The club launched an online campaign this month to raise money for supplies they will send to Haitian citizens, McDermott said. Members hope to send Port-au-Prince food, water, chlorine to disinfect water and metal sheets to help build temporary houses.
The club aims to raise $2,400 to send at least 20 kits to Port-au-Prince. Lauren Schusterman, a fourth-year international development studies and geography student, said the kits of food, water, chlorine and metal sheets will cost $120 each.
Members will send the kits directly to Rea Dol, the head of the school they work with outside Port-au-Prince, who will help distribute them.
McDermott said she thinks the difference between the UCLA Students for Haiti Solidarity and other nonprofit organizations is that the club sends all of its donations to Haiti and focuses on long-term problems, not just short-term relief.
It has been nearly three weeks since the hurricane passed through the country, but some citizens fear the long-term effects, such as disease, permanent displacement and food shortages that may follow, according to the Los Angeles Times.
“They have to rebuild their economy, healthcare system and education system, and passing out water bottles cannot always solve that,” McDermott said.
Club members said the organization communicated constantly with their contacts in Haiti to better understand what supplies they needed.
McDermott added she thinks money should go directly to Haitians, rather than foreigners, so that the citizens have more control over how the aid is allocated.
Robin Derby, director of the Caribbean Program at the UCLA International Institute and expert on the social history of Haiti, said she thinks aid organizations should give money and assistance to local organizations.
“We have to help organizations already on the ground there,” Derby said. “Haiti has an incredible infrastructure of civil society and would be able to direct the resources in an efficient way.”
Derby said people should not donate solely through the American Red Cross, because the organization doesn’t always implement long-term solutions.
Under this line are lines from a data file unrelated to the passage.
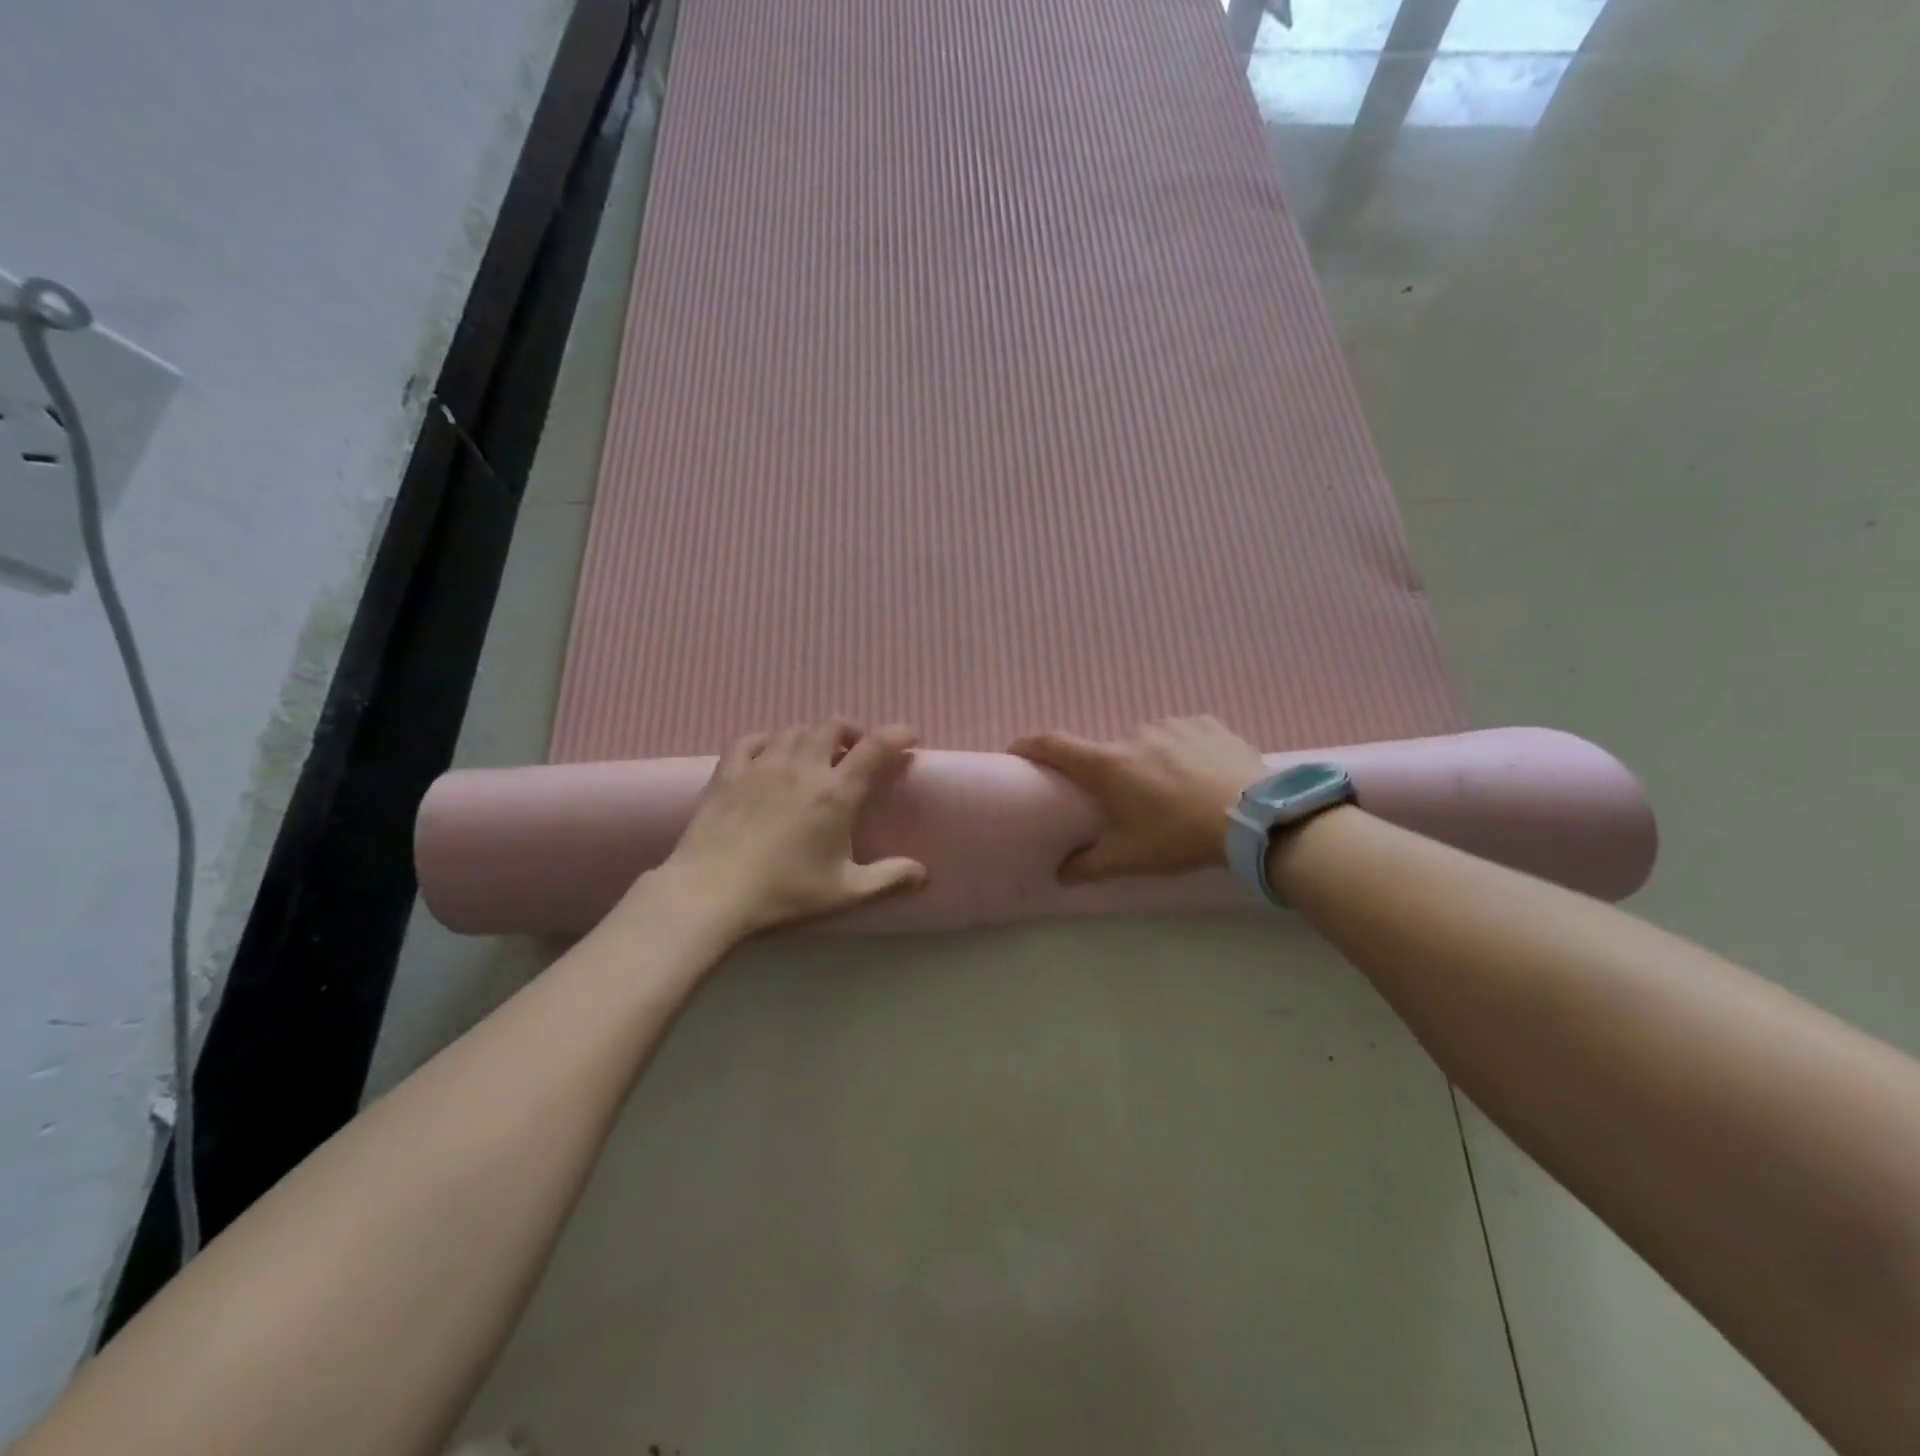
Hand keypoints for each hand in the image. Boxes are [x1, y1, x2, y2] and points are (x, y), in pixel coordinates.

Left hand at [654, 721, 927, 935]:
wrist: (709, 895)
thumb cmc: (783, 894)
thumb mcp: (845, 893)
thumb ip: (888, 878)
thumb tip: (923, 872)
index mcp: (836, 793)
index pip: (876, 747)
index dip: (898, 734)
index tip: (910, 737)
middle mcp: (802, 768)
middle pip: (832, 726)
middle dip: (852, 731)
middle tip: (857, 751)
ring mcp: (762, 766)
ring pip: (794, 729)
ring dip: (813, 735)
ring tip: (817, 754)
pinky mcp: (728, 772)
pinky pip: (752, 739)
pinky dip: (769, 739)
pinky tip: (771, 753)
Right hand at [1009, 716, 1265, 881]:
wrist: (1255, 817)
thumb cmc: (1180, 836)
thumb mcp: (1131, 858)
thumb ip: (1089, 866)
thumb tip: (1060, 875)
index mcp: (1108, 765)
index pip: (1054, 745)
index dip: (1029, 745)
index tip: (1016, 751)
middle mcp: (1135, 735)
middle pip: (1109, 754)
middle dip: (1114, 775)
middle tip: (1132, 804)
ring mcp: (1173, 725)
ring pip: (1149, 744)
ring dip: (1152, 764)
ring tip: (1176, 794)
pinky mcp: (1207, 723)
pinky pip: (1183, 736)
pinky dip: (1184, 753)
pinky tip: (1202, 776)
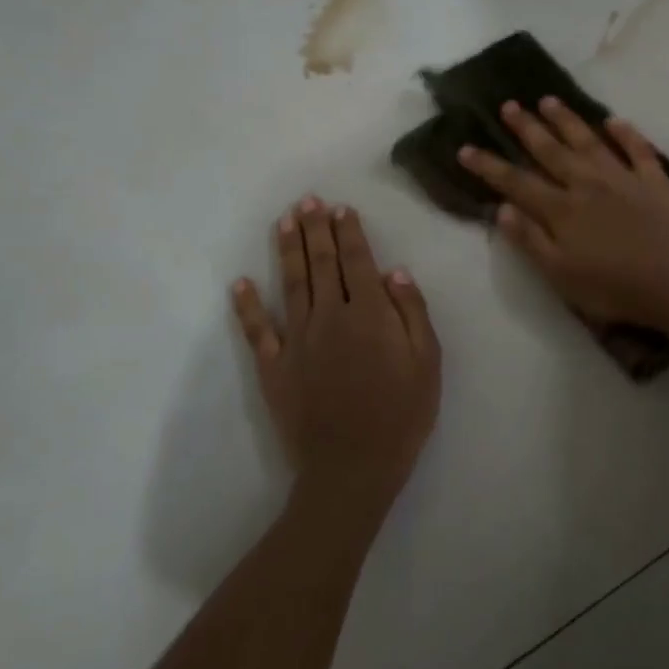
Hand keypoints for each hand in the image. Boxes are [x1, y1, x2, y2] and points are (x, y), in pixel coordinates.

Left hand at [233, 198, 441, 525]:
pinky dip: (247, 306)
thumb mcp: (428, 363)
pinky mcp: (274, 368)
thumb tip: (395, 272)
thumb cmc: (401, 415)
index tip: (340, 209)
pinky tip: (240, 283)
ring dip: (288, 250)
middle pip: (322, 264)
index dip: (349, 233)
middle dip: (316, 229)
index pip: (358, 262)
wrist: (353, 467)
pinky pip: (257, 330)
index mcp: (370, 314)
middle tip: (308, 201)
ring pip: (291, 284)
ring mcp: (297, 341)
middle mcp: (330, 316)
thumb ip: (413, 313)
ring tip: (285, 222)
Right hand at [458, 98, 668, 326]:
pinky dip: (626, 133)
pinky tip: (614, 120)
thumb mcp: (560, 275)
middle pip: (551, 151)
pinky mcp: (655, 181)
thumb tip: (501, 208)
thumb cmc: (612, 288)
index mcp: (561, 210)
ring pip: (589, 141)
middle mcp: (587, 185)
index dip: (489, 166)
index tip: (466, 148)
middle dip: (526, 128)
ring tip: (548, 101)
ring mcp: (623, 178)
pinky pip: (638, 149)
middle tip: (508, 105)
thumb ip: (530, 240)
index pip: (517, 182)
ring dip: (567, 120)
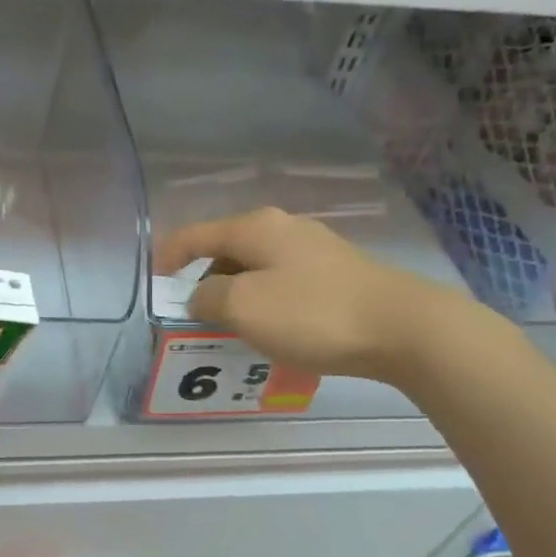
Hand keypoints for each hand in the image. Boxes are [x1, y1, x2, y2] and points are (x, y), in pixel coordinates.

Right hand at [154, 207, 482, 386]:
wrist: (401, 327)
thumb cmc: (312, 313)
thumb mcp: (243, 307)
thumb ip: (207, 298)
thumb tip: (201, 295)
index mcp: (255, 227)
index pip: (194, 234)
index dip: (167, 256)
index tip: (154, 282)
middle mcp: (283, 228)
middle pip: (226, 249)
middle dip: (203, 279)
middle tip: (192, 315)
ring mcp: (314, 249)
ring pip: (256, 268)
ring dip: (235, 294)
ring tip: (229, 328)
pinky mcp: (337, 273)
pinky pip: (283, 283)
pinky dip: (264, 302)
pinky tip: (272, 329)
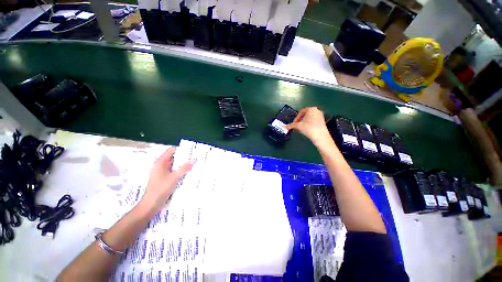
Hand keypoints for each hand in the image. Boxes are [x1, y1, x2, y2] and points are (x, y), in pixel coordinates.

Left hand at [140, 147, 195, 212]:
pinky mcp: (164, 178)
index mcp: (160, 162)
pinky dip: (180, 170)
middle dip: (184, 157)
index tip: (191, 150)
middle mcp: (161, 166)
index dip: (181, 149)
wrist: (150, 205)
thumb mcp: (174, 177)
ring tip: (194, 164)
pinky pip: (174, 171)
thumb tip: (194, 159)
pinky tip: (188, 172)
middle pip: (173, 157)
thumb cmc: (160, 189)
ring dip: (183, 164)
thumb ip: (185, 168)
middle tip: (195, 157)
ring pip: (174, 165)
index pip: (171, 151)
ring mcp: (162, 172)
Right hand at [286, 107, 331, 145]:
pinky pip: (313, 122)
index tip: (294, 124)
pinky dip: (308, 125)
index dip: (296, 118)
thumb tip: (285, 127)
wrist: (320, 136)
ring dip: (303, 124)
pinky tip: (306, 131)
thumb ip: (291, 125)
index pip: (300, 112)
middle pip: (305, 115)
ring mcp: (320, 116)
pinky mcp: (322, 122)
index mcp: (311, 109)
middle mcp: (316, 111)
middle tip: (296, 127)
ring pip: (308, 119)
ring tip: (300, 130)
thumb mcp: (298, 126)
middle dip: (299, 121)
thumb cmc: (309, 128)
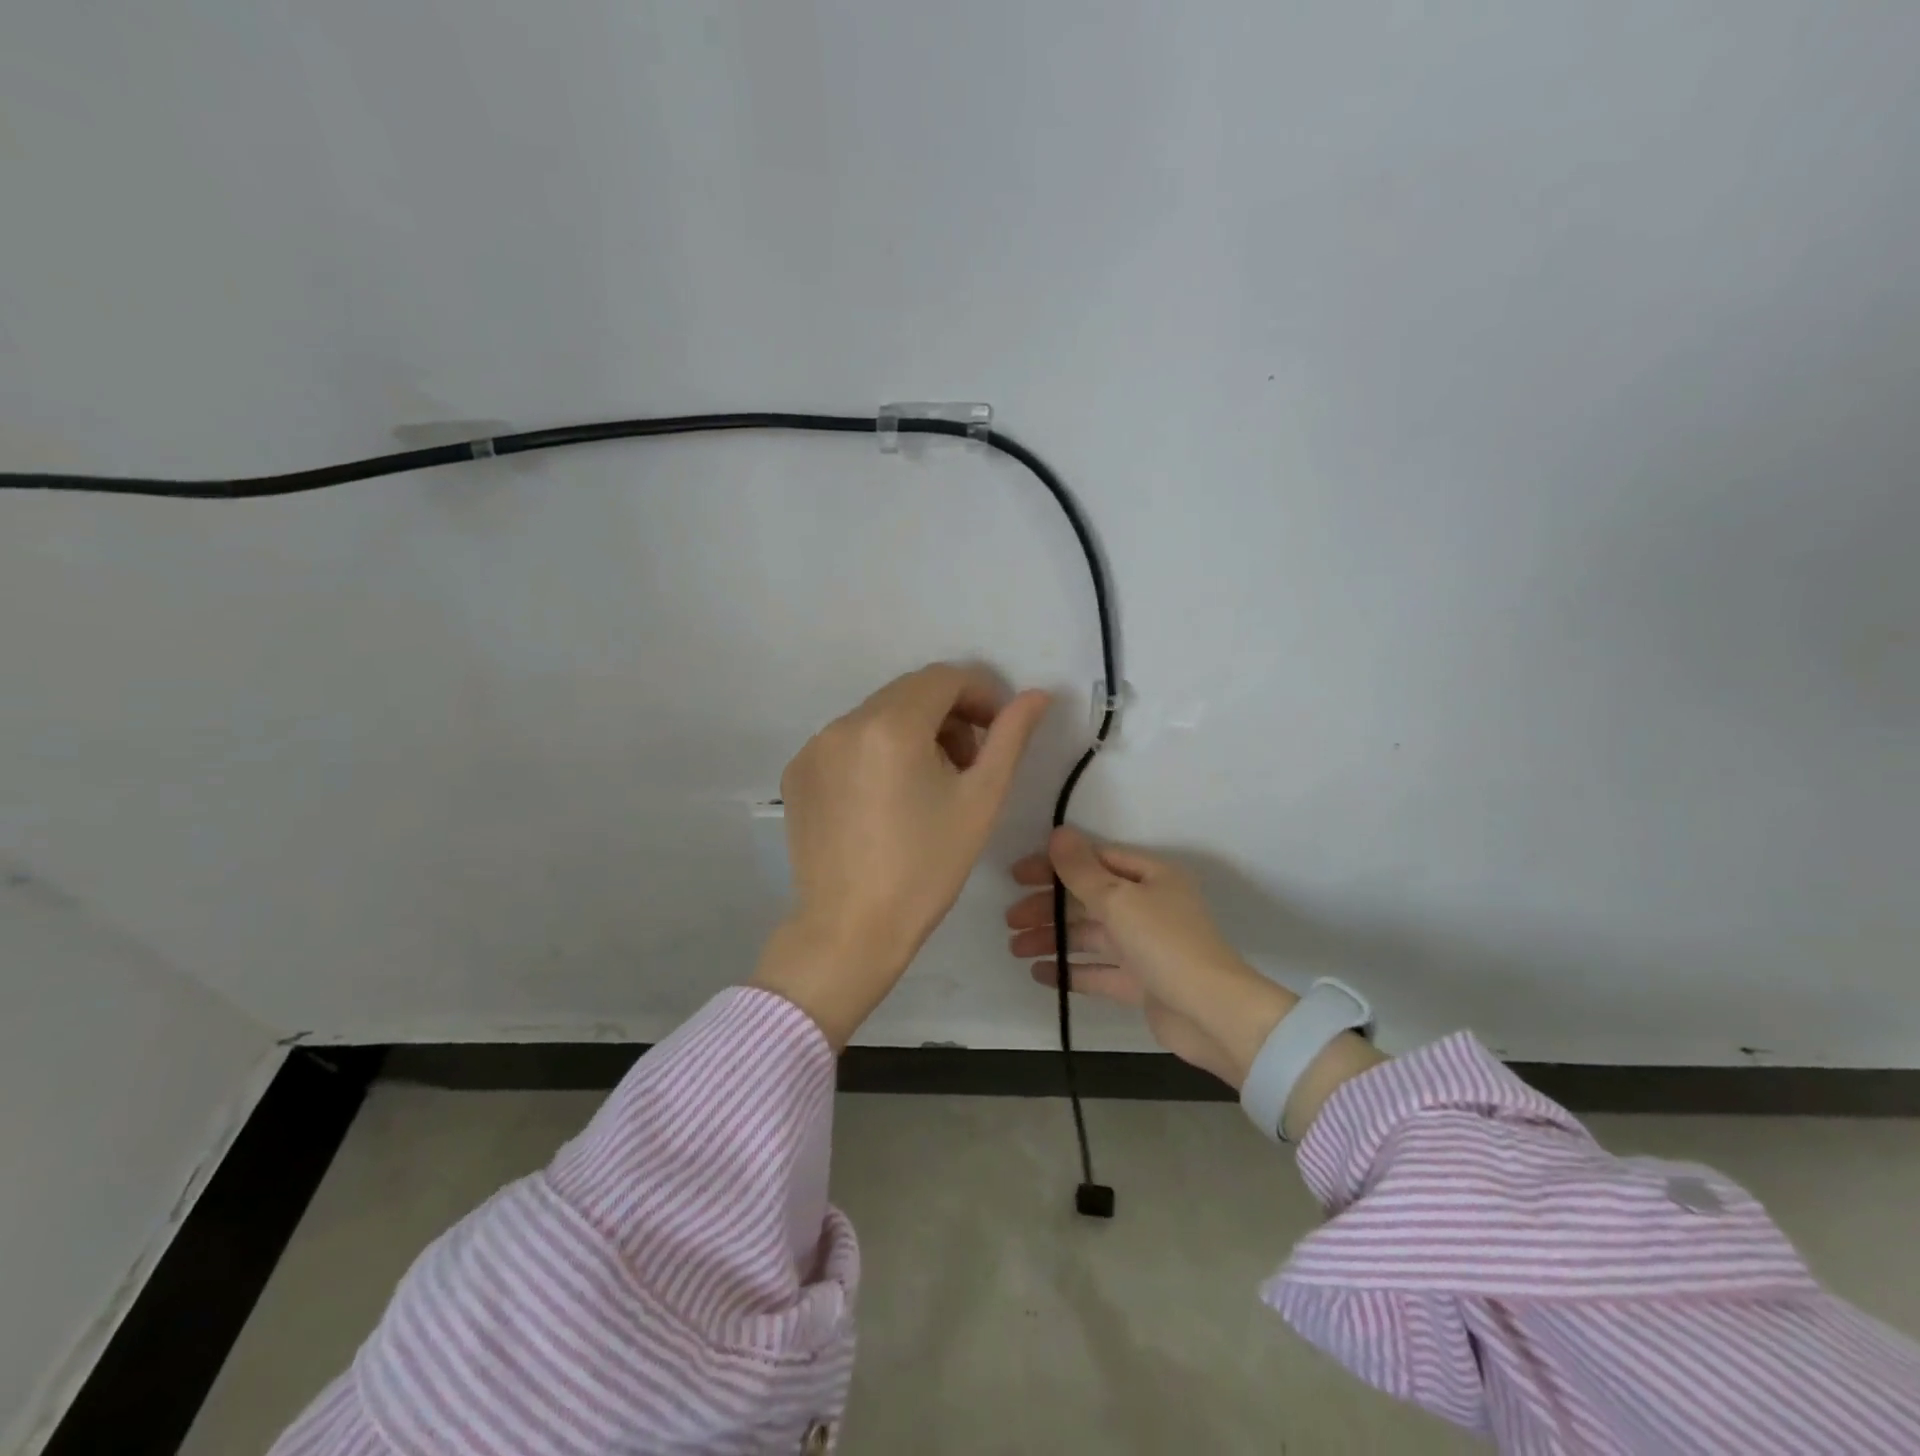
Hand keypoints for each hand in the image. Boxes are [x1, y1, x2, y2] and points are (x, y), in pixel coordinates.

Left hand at [752, 663, 1050, 1048]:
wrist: (850, 930)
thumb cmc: (926, 868)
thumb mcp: (980, 800)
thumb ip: (1010, 738)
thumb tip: (1036, 695)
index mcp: (891, 725)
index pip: (944, 678)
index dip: (980, 695)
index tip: (997, 730)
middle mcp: (844, 723)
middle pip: (909, 694)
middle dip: (948, 715)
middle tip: (967, 763)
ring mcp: (814, 747)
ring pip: (878, 716)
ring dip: (913, 733)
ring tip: (928, 784)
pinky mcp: (798, 772)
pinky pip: (848, 742)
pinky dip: (876, 752)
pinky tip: (887, 799)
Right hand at [1007, 827, 1385, 1132]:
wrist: (1213, 1014)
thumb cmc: (1165, 944)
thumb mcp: (1118, 899)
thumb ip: (1082, 870)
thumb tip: (1057, 833)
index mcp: (1151, 877)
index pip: (1095, 860)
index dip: (1055, 865)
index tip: (1018, 876)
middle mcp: (1149, 906)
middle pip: (1088, 899)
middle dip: (1048, 907)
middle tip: (1010, 919)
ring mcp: (1145, 946)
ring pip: (1090, 935)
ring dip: (1053, 938)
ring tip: (1015, 948)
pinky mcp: (1142, 982)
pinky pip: (1099, 970)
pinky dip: (1070, 970)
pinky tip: (1040, 973)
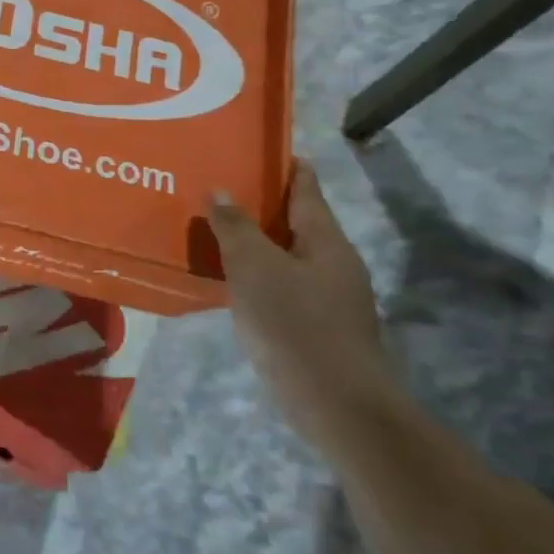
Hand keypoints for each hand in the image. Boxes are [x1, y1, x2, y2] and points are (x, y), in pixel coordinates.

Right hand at [208, 161, 393, 450]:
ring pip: (286, 256)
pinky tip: (230, 280)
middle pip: (296, 222)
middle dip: (261, 205)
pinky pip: (282, 285)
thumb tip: (220, 191)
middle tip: (218, 188)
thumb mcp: (254, 268)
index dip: (285, 167)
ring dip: (256, 242)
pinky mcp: (317, 327)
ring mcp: (330, 298)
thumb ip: (235, 227)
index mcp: (326, 241)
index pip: (306, 189)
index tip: (259, 148)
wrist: (337, 405)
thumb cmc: (295, 325)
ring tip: (216, 230)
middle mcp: (333, 263)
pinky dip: (257, 274)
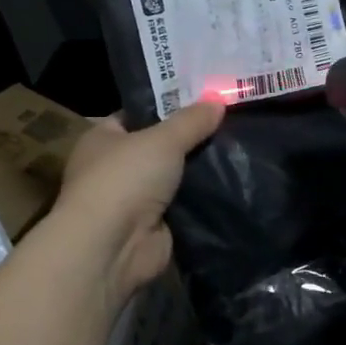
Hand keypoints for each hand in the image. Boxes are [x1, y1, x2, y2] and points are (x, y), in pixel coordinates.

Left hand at [51, 100, 224, 305]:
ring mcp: (136, 199)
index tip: (206, 97)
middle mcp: (116, 167)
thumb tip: (218, 100)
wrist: (112, 247)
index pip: (138, 114)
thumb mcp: (163, 139)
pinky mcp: (156, 226)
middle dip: (192, 138)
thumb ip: (192, 120)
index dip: (169, 105)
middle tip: (232, 121)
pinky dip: (205, 199)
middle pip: (161, 146)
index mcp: (104, 138)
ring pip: (176, 177)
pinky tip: (235, 184)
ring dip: (202, 170)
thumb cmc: (124, 179)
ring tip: (242, 149)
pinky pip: (187, 205)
She recommended two global organizations, Partners In Health, which previously stimulated the Haitian economy by hiring Haitian doctors to combat disease, and Heifer International, which donated livestock to help reestablish the agricultural aspect of the country.
[Related: UCLA students visit Haiti, assist local health center]
She added she thinks these organizations promote the long-term goals necessary for Haiti to begin rebuilding itself.
McDermott said she thinks many club members are enthusiastic and passionate for the projects because of their previous interactions with Haitian students during the spring break trip.
“Each of the high schoolers we are trying to help talks about how they want to help change their country for the better,” McDermott said. “If they can create change despite their current living conditions, we can’t be intimidated and stay idle.”